++++ Data supplied ++++

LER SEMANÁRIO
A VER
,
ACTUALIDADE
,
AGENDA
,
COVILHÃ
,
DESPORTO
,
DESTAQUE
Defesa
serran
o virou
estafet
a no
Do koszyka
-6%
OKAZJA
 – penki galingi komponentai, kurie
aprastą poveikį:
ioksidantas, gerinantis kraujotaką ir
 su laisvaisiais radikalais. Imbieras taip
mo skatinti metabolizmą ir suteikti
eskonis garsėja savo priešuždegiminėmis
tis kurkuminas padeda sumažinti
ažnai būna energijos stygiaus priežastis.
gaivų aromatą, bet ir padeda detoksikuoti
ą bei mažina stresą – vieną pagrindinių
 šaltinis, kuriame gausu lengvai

++++

Please return every line of the listing exactly.

§ **Answer area**:
LER SEMANÁRIO
A VER
,
ACTUALIDADE
,
AGENDA
,
COVILHÃ
,
DESPORTO
,
DESTAQUE
Defesa
serran
o virou
estafet
a no
Do koszyka
-6%
OKAZJA
 – penki galingi komponentai, kurie
aprastą poveikį:
ioksidantas, gerinantis kraujotaką ir
 su laisvaisiais radikalais. Imbieras taip
mo skatinti metabolizmą ir suteikti
eskonis garsėja savo priešuždegiminėmis
tis kurkuminas padeda sumažinti
ažnai būna energijos stygiaus priežastis.
gaivų aromatą, bet ir padeda detoksikuoti
ą bei mažina stresą – vieną pagrindinių
 šaltinis, kuriame gausu lengvai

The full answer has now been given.